Wednesday, July 6, 2011


--POINT ME IN THE DIRECTION OF ALBUQUERQUE

….I don’t believe in dreams.
I don’t understand why we have them, why some people always remember them and some don’t.
A lot of folks like to brag about their dreams. Authors use dreams to tell you things about their story because they can’t conjure up another scenario that would facilitate the telling of their deeper themes. They use dreams as if they’re prostitutes.
The whole idea of dreaming pretty much baffles me. Sleep does, too. Imagine aliens landing at night and entering houses and finding all of us laying on mattresses like pod people with the lights out and the shades pulled.
That’s kind of freaky, if you think about it. We’re weirder than aliens.
And dreams are strange phenomenon. Who invented them? What was the grand plan there?
Are they in color? Do dogs really only dream in black and white?
Yeah, so I don’t cotton to dreams.
I do believe in nightmares, though.
Nightmares are a different story altogether.
Nightmares show up out of the blue, like melanoma or a grade school bully, like bad memories you can’t do anything about, like sun spots and old age.
I hate the realistic-type nightmares where you wake up panting in the middle of the night, probably sweaty, and you blink your eyes open and then you feel relieved and grateful that the nightmare is just that—a horrific fiction of the mind—but then when you go back to sleep, you somehow slip right back into the very scary escapade you were anxiously trying to avoid.

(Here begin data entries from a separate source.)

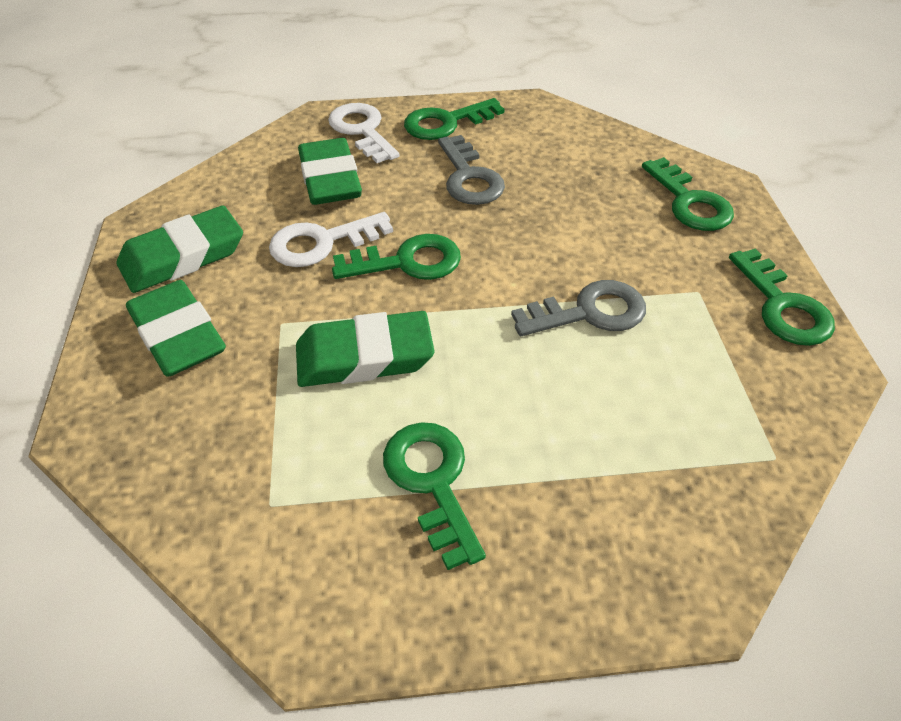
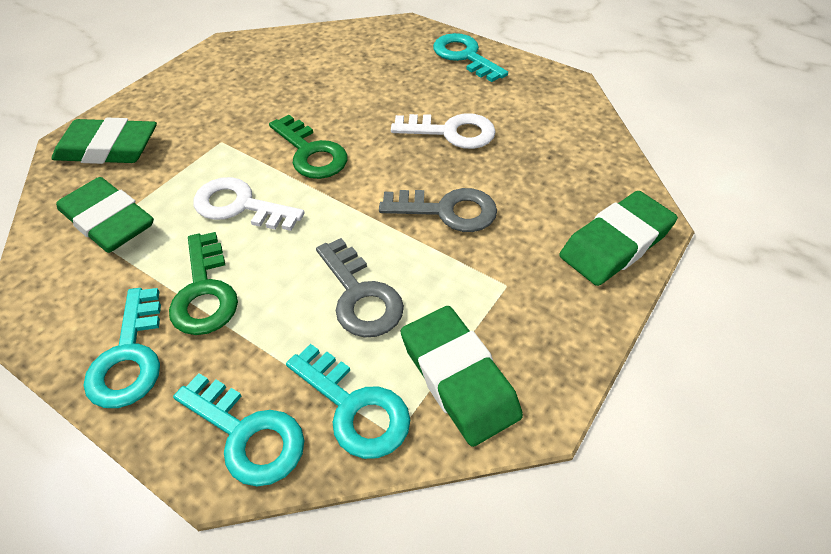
green key: [332,234,461,280] [383,422,486,570] [404,98,505,140] [642,157,734,231] [729,249,835,346] = 5 -> [169,232,238,335] [269,115,347,179] = 2
turquoise key: none = 0 -> [84,288,161,408] [173,373,304,486] [286,344,410,459] [433,33,508,82] = 4

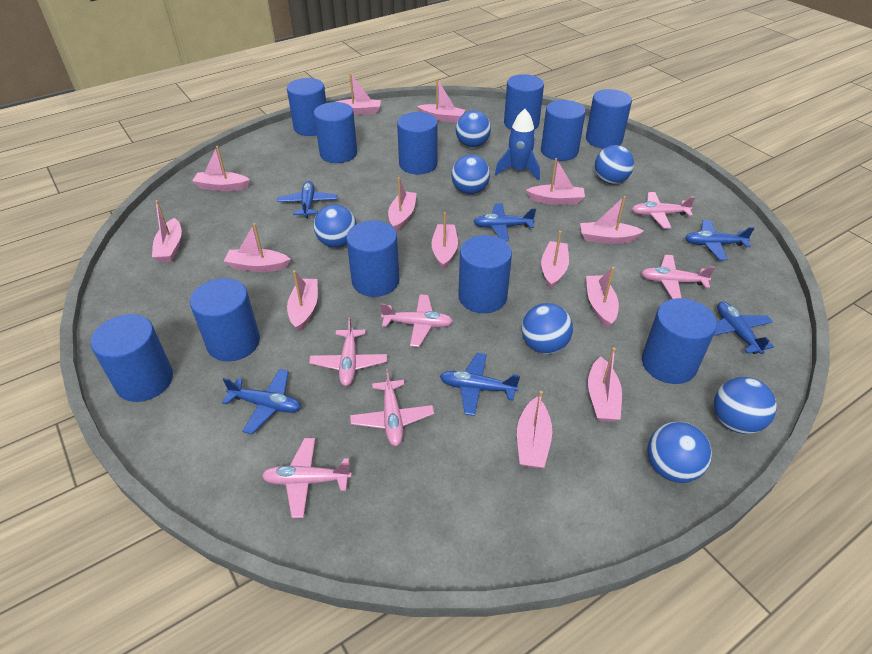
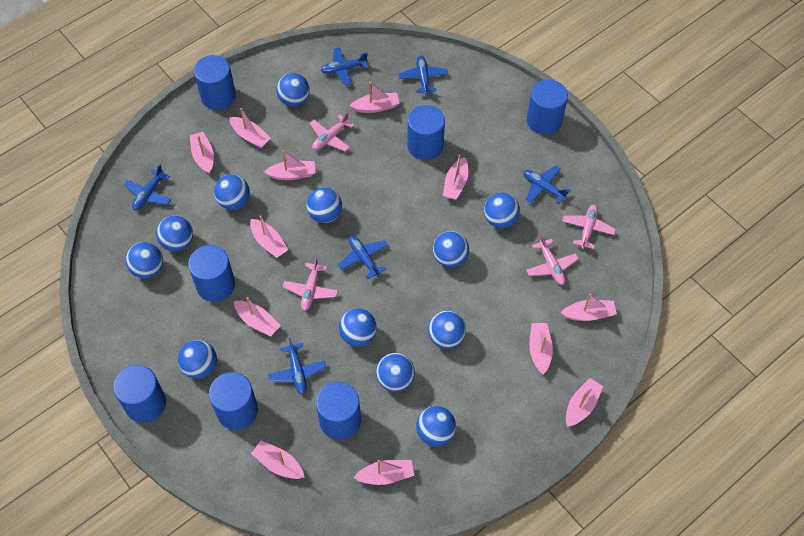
blue ball: [313,204,357,248] [451,155,490,194] [456,111,491,147] [522,303,573,354] [595,145,634,184] [647,422,712,483] [714,377,777,434] = 7 -> [126,242,163,278] [156,215,193,252] [178,340,217,379] [214,174,250,210] [276,73,310,107] [306,188,342,223] [339,308,377,346] [376,353,415,392] [416,406,456,446] [428,310,466,349] [433,231,469,267] [484,193,520,228] = 12
blue cylinder: [91,314,173,402] [190,278,260,361] [287,78,326,136] [314,102,357,163] [346,220,399,297] [397,112,438,174] [458,235,512,313] [504,74,544,130] [541,100,586,161] [586,89,632,149] [642,298,717,384] = 11 -> [113,365,166,423] [188,245,235,302] [194,55,236,110] [209,372,258,430] [316,382,361,440] [407,105,445,160] [527,80,568,135] = 7
blue rocket: [495,109,540,180] = 1 -> none = 0
pink boat: [152,200,182,262] [192,146,250,191] [224,223,291,272] [287,270,318,331] [336,73,381,115] [388,177,417,232] [417,79,465,123] [431,212,458,270] [517,391,552,468] [526,158,585,205] [541,231,569,289] [580,196,644,244] [586,267,619,328] [588,347,622,422] = 14 -> [190,132,214,174] [229,108,271,148] [234,297,281,337] [250,215,288,258] [251,440,305,479] [264,150,316,180] [350,82,399,113] [353,460,414,485] [443,155,468,200] [529,323,553,374] [561,293,617,321] [566,378,603,427] = 12
pink plane: [262,438,352,518] [309,317,387,386] [350,368,434,446] [380,294,453,347] [632,192,695,228] [641,255,715,299] = 6 -> [283,257,338,311] [310,112,354,152] [526,234,579,285] [562,205,616,249] = 4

The nightmare keeps sucking you in, down.
That fiend is still chasing you.
Yep. He’s got a sharp knife with a long blade that gleams at you like lake front silver every time you turn over your shoulder.

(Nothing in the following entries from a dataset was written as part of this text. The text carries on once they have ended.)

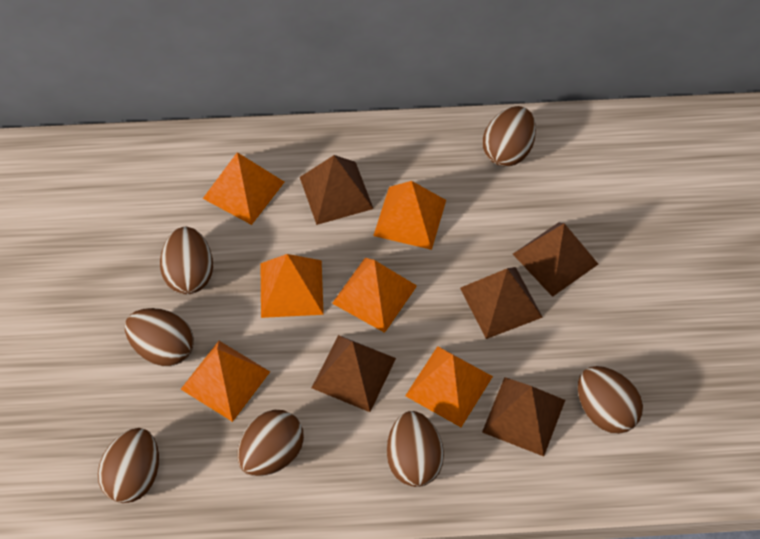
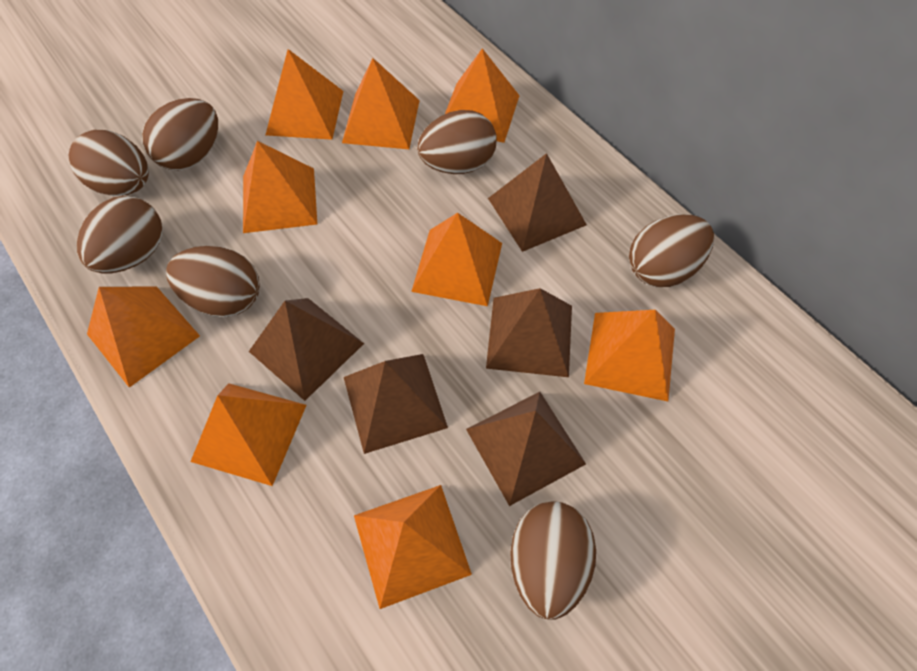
orange pyramid: [181,341,270,422] [203,152,284,225] [260,254,324,318] [332,258,417,333] [373,181,446,250] [405,346,493,427] = 6 -> [87,286,200,388] [191,384,306,486] [243,141,317,233] [266,49,343,140] [342,58,420,149] [354,485,472,609] [411,213,502,306] [445,48,520,143] [584,310,675,401] = 9

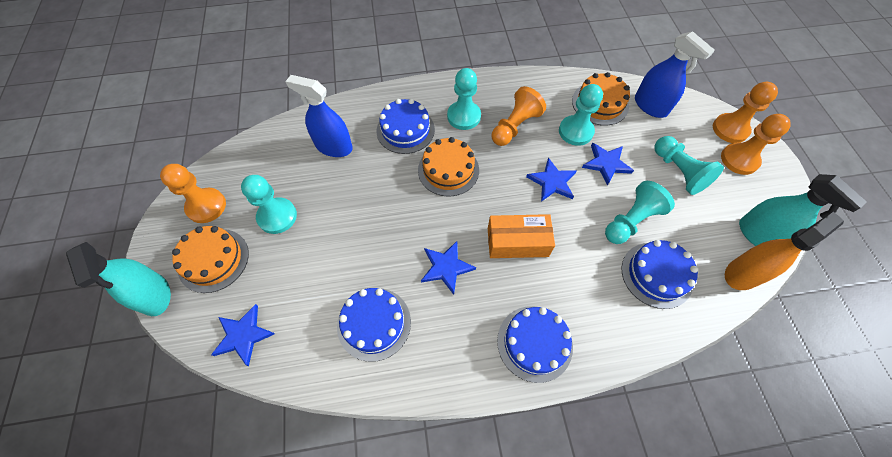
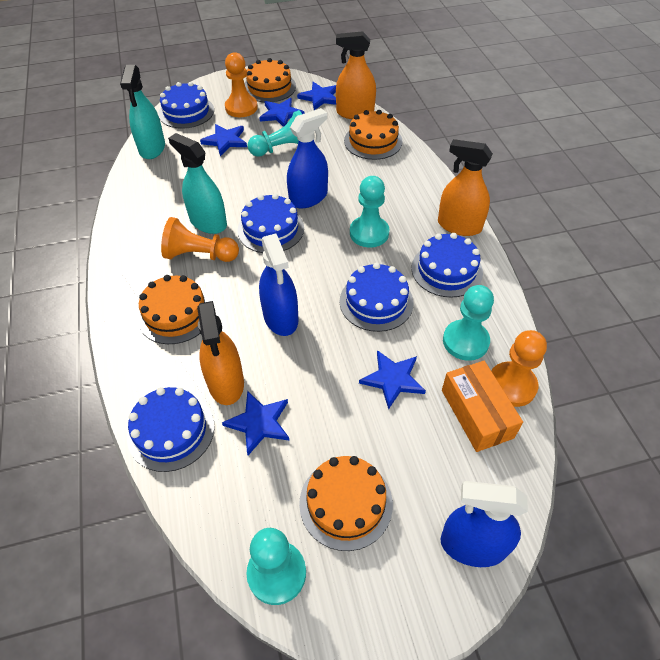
blue cake: [337,288,411,362] [377,99,435,154] [497,306,573,383] [621,240,698,309] = 4 -> [127,387,214,472] [158,82,214,129] [237,194,304,253] [339,263,413,332] [411,233,483,298] = 5
blue spray bottle: [285,75,353,157] [635,31,715,118] = 2 -> [259,234,298,336] [287,108,328,209] [441,481,528,567] = 3
blue star: [211,304,275,366] [421,241,476,295] [526,158,576,201] [582,143,634,185] = 4 -> [200,124,247,156] [222,391,289,455] [259,98,304,127] [297,82,336,110] [359,350,426,410] = 5
orange cake: [172,226,249,293] [418,137,479,197] [572,72,630,126] = 3 -> [137,275,211,344] [244,58,296,102] [299,456,393,551] [344,110,402,160] = 4
orange pawn: [160,164,226,223] [492,86,546,146] [713,82,778,143] [721,114,791,175] = 4 -> [161,217,239,262] [225,52,258,117] [491,330,547,407] = 3
orange spray bottle: [725,212,844,290] = 1 -> [197,301,244,405] [336,31,376,119] [438,139,493,236] = 3
turquoise pawn: [241,175,297,234] [447,68,481,130] [559,84,603,146] [605,181,675,244] [654,136,724,195] = 5 -> [246,528,306,605] [248,110,302,157] [350,176,389,248] [443,285,494,361] = 4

And why are you running so slow? You’re in pretty good shape. Just yesterday you ripped off five miles and now, here in your hot head, you are sluggish and sort of shuffling, yes, it’s not even running this thing you’re doing, and look at that spooky guy with the butcher knife behind you, he’s making up ground, he’s cruising and salivating, slobbering. Are his feet even touching the ground? Are those even feet? Maybe they’re hooves. Oh, hell.

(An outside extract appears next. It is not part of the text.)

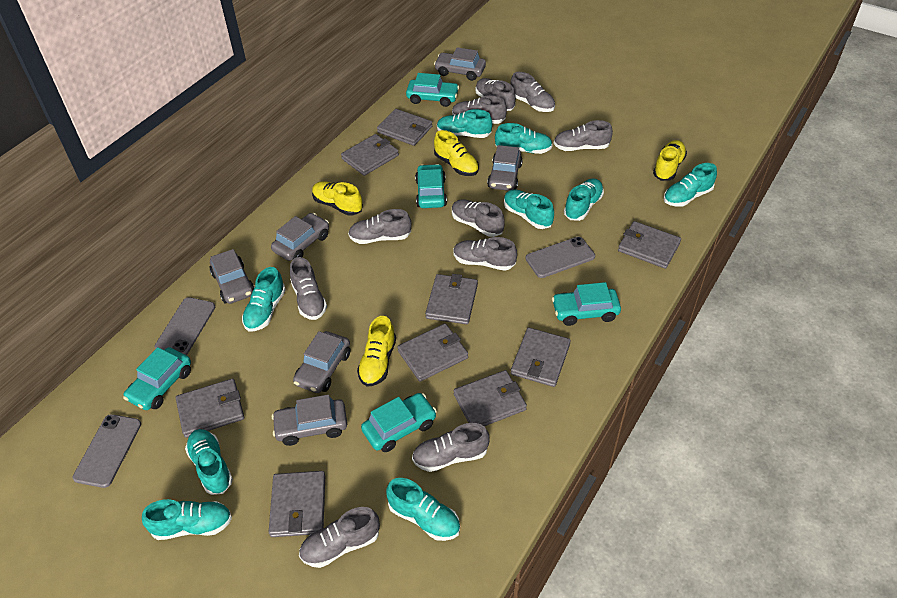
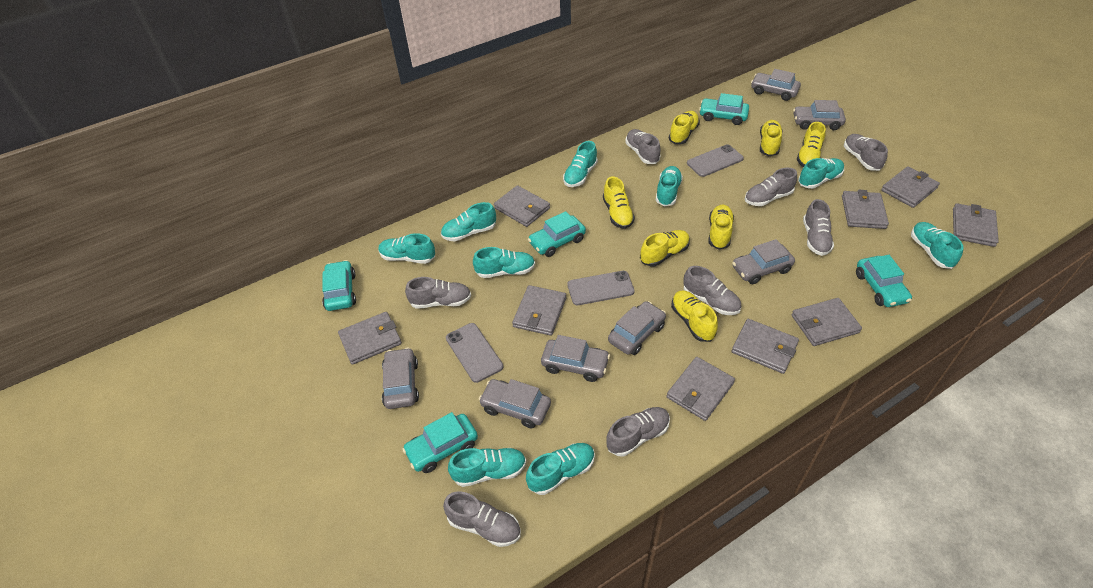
grey car: [210,249,255,304] [271,213,329,261] [272,394,347,446] [293,331,350,393] [434,47,486,81] [487,145,523,191] = 6 -> [382,347,419,409] [479,379,551,428] [541,335,610,382] [608,301,666,355] [732,239,795,284] [751,69,801,101] [793,100,846,130] = 7
grey shoe: [290,257,327,320] [299,507,380,568] [348,209,411,244] [412,423,490,472] [452,95,507,124] [452,199,505,237] [453,237,517,271] [475,78,515,111] [511,72,555,112] [554,120,613,151] = 10 -> [405,277,471,309] [443,492,521,547] [606,407,670,456] [625,129,661,164] [683,266,741,315] [745,168,797,206] [803,199,834,256] [844,134,888,171] = 8
yellow shoe: [312,181,363,216] [357,316,396,387] [434,130,479,176] [653,140,687,181] = 4 -> [603,177,635,229] [640,230,690,267] [669,111,700,144] [671,290,718,342] [709,205,734,249] [760,120,782,156] [797,122,826,167] = 7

And while time is compressing and distance contracting, you wonder if what people say about dreams is true--that you can’t die in your own dreams. You remember that people have told you other things that turned out to be false claims, old wives tales—you can go blind from masturbating, touching toads will give you warts, the meek shall inherit the earth, you’re a lot younger than you look, the sun’ll come out tomorrow.
You don’t want to be a cynic. You’re a hopeful person. But this is a dream-nightmare-midnight terror and you’re not sure if you’re sure that this is really just some mental fantasy, a black mental fantasy, because if it is real, there’s no way in the world you’d have picked this horror romp to delve into. You’d have picked beaches and sunshine, puppies, a bathtub full of Sprees, you’d pick the warm curl of your sleeping partner.
And then it happens, breaking apart your anxiety, your sleeping partner turning in the night, her skin hot indeed, her breath bouncing off your back, hands on your shoulder, fingering the bony parts, her lips touching a patch, whispering, “I love you,” letting you know what is really real and what is not.